You can provide a separate schema file when you upload your AWS S3 data. Here we let Amazon ML to infer the attribute types and create a schema.
On the schema page check the “Does the first line in your CSV contain the column names?” option to “Yes”.
Make sure that the attributes in the file are assigned the correct datatype.
Review the types properly and click continue
In the next page for “Do you want to use this dataset to create and/or evaluate a ML model?” choose “Yes”
This will let us select the target attribute
The “Target” is the attribute which the model must learn to predict. Here we want to predict Median rent of a place.

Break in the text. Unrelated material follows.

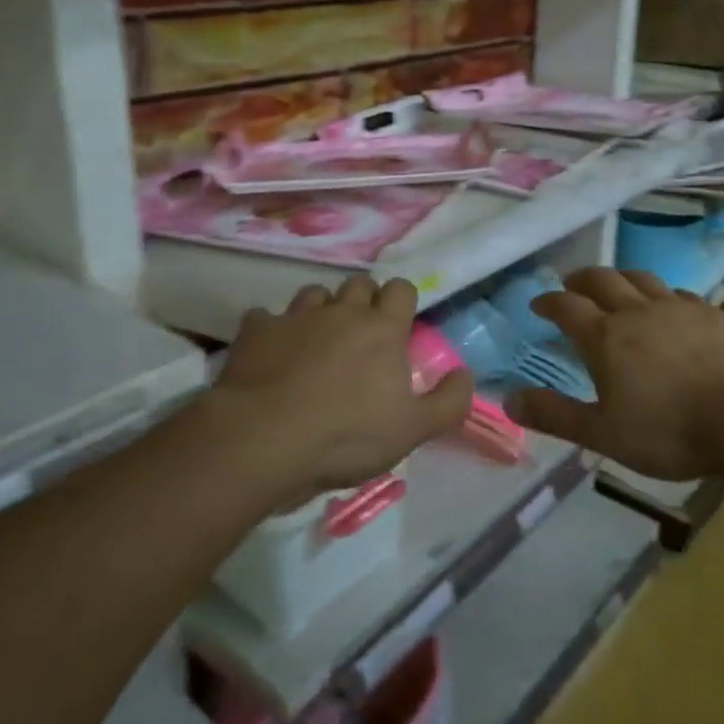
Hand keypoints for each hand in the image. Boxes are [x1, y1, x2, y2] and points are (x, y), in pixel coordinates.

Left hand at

So we select it as target
In the next page for “Do you want to select an identifier?” choose “Yes”
and in the next page check “Geo_ID”
and click on “Review”
In the next page review the attributes and click “Finish”
Once you click finish you see the data source being “initialized”. It takes some time to reach “Completed” status
Training ML model
Amazon ML supports 3 types of ML models, namely
Multi class classification
The type of model depends on the type of data you want to predict
For binary classification AWS ML uses logistic regression algorithm and for multi class classification and regression, it uses multinomial logistic regression and linear regression algorithms respectively
Since we want to predict the rent at a particular place, which is a number we use Regression ML. The ML model based on training data, computes one weight for each feature to form a model that can predict or estimate the target value
Create an ML model
You can create an ML model either from the datasource or from the “Create New” dropdown button in the dashboard, like you created the dataset
If you created it from the create new dropdown button you have to provide the name of the data source on which the model has to train
Click “Continue”. In the next page give the name of the model
In the next page for “Training and evaluation settings” choose “Default”

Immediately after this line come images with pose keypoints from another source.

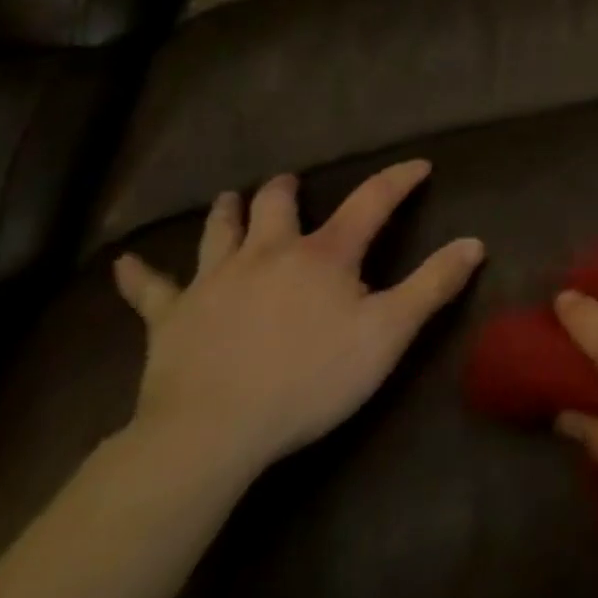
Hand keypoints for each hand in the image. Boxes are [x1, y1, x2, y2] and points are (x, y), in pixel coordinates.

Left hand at [113, 160, 482, 482]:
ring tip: (232, 198)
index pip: (371, 202)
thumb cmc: (310, 380)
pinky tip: (122, 264)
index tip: (419, 166)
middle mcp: (268, 252)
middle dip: (288, 190)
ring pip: (219, 231)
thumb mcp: (388, 334)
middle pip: (277, 205)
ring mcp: (214, 281)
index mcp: (323, 254)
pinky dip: (138, 275)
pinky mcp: (171, 317)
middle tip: (292, 184)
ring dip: (228, 212)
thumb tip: (475, 242)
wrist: (212, 431)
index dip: (398, 180)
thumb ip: (433, 286)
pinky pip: (149, 291)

Because it is best to start with the simple and default options first.
By selecting this option an evaluation will automatically be generated. 70% of the data will be used for training and the remaining 30% will be used for evaluation
Evaluating the model
Once the model is built, it can be run on some data which it has not seen and the predicted values can be compared to that of the original value to evaluate the performance of the model.
Since we selected the “Default” option, an evaluation is automatically generated
For regression tasks, Root mean square error is used to evaluate the accuracy.
The RMSE for our model is 278
We can also see the the distribution of errors of the estimates. It can be seen by selecting
Evaluations -> Explore Performance
Generating Batch Predictions
You can start generating the batch predictions and real time predictions immediately
You will need to create a datasource to generate the batch predictions
AWS Machine Learning charges an hourly rate for the compute time used to build predictive models, and then you pay for the number of predictions generated for your application. For real-time predictions you also pay an hourly reserved capacity charge based on the amount of memory required for your model.
For data analysis and model building amazon charges $0.42 per Hour
For generating batch predictions $0.10 per 1,000 predictions
For real time predictions $0.0001 per prediction, rounded up to the nearest penny.